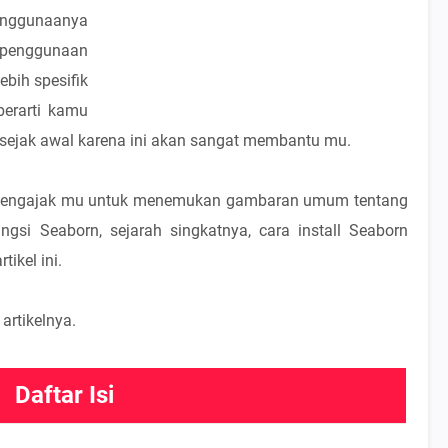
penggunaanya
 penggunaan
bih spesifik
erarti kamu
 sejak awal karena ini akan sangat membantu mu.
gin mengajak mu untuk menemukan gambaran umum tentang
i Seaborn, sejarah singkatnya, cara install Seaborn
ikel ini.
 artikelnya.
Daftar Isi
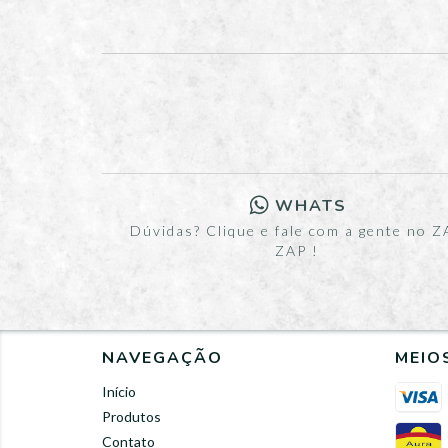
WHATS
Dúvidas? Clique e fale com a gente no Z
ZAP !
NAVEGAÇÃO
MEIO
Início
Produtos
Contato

#####

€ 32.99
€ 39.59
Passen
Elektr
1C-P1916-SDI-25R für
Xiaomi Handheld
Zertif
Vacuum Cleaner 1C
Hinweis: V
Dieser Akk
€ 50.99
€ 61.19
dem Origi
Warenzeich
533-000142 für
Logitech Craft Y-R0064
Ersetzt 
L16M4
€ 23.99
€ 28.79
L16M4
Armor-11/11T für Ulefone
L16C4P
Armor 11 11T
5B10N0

#####

What you are asked to do: Count the lines in the items above that contain the string "Armor", treating uppercase and lowercase as different. Reply with the number only.

Output of the exercise: 2